TEXT SHOWN »
# 1. Introduction

Text data preparation is very important in this sentiment analysis project. In this section, firstly, we are going to load all the modules we need in this analysis and introduce the NLTK movie reviews corpora. Secondly, we store all the data in the python list. Thirdly, we briefly talk about how to erase the punctuation, contraction, etc.

# 2. Modules Preparation & Movie Reviews Corpora

The Python modules we are going to use in this sentiment analysis task are listed below

In [1]:
import nltk
import pickle
import random
import re
import gensim
import tensorflow as tf
import numpy as np
import string
import pandas as pd
import time

from nltk.corpus import movie_reviews, stopwords
from nltk.tag import pos_tag
from nltk.classify.scikitlearn import SklearnClassifier
from nltk.tokenize import word_tokenize
from nltk.classify import ClassifierI
from nltk.stem.lancaster import LancasterStemmer

from sklearn import grid_search
from sklearn.naive_bayes import MultinomialNB, BernoulliNB, GaussianNB
from sklearn.linear_model import LogisticRegression, SGDClassifier
from sklearn.svm import SVC, LinearSVC, NuSVC
from sklearn.neural_network import MLPClassifier
from sklearn.metrics import f1_score, precision_score, recall_score, accuracy_score, classification_report,confusion_matrix, roc_curve, auc
from sklearn.model_selection import train_test_split, cross_val_score, GridSearchCV, RandomizedSearchCV
from sklearn.gaussian_process import GaussianProcessRegressor
from sklearn.gaussian_process.kernels import Matern, WhiteKernel
from sklearn.feature_extraction.text import TfidfVectorizer as TFIDF
from sklearn.preprocessing import scale

from statistics import mode

from scipy.stats import uniform as sp_rand
from scipy.stats import expon as sp_expon
from scipy.optimize import minimize
from scipy.stats import norm

from bs4 import BeautifulSoup

from gensim.models import Word2Vec
import matplotlib.pyplot as plt

Using TensorFlow backend.


The movie reviews corpora in NLTK contains 2000 movie reviews and each movie review is stored in a text file. If you want to see the raw data directly in your PC, just type **appdata** in the path and go to the file **nltk_data**. Then choose the corpora and after opening the movie_reviews file, you can see the raw text data. 

In this corpora, you could see half of the reviews are positive and the second half are negative. You can also get the details of this corpora just by running the following codes.

In [4]:
movie_reviews.categories()

['neg', 'pos']

You can also get the text file names by using the fileids method

In [5]:
movie_reviews.fileids('pos')[:3]

['pos/cv000_29590.txt', 'pos/cv001_18431.txt', 'pos/cv002_15918.txt']

Then, for instance, if we want to get access to all the words in a text file by a file name, use the code below:

In [6]:
movie_reviews.words(movie_reviews.fileids('pos')[movie_reviews.fileids('pos').index('pos/cv000_29590.txt')])

YOUR INSTRUCTIONS »
Answer these questions from the sentiment analysis text above.
1. How many movie reviews does the NLTK movie reviews corpus contain?
2. What output is shown for movie_reviews.categories()?
3. Which method does the text name for getting the text file names?

DATA TO EXAMINE »
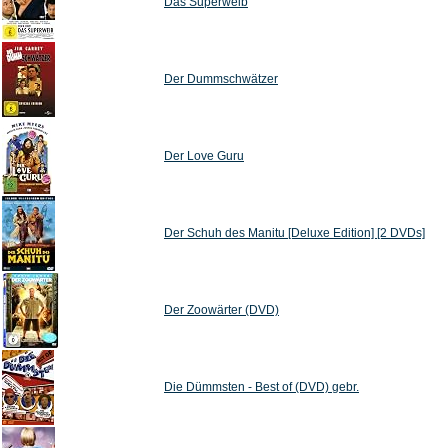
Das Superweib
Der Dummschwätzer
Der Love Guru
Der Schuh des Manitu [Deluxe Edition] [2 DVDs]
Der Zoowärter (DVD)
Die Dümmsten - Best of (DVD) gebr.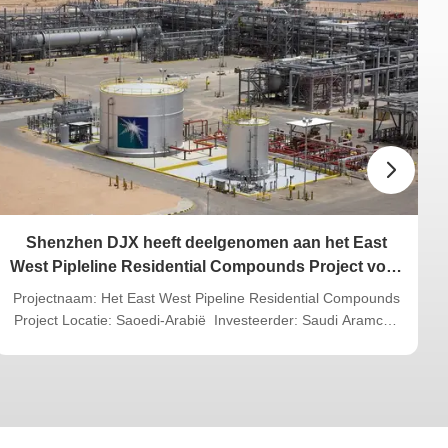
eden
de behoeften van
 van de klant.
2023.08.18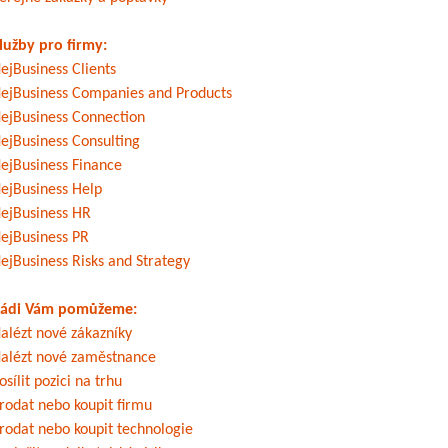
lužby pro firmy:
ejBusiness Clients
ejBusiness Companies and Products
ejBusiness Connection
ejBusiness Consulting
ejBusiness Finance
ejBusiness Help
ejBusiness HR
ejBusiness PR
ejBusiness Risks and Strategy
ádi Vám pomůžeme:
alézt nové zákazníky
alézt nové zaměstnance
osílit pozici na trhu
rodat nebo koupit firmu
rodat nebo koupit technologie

==

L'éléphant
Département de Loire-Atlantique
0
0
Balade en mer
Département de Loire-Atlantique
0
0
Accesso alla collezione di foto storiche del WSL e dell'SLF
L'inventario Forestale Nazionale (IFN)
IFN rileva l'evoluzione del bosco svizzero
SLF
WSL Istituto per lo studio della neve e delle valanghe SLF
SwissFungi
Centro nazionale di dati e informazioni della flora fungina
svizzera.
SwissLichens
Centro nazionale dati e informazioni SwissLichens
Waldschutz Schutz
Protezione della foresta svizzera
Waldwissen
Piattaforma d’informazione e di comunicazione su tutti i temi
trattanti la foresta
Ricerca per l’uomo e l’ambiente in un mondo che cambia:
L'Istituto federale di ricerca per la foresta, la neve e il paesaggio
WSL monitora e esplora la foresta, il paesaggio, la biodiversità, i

OUTPUT OF THE TASK »
1. 2000
2. ['neg', 'pos']
3. fileids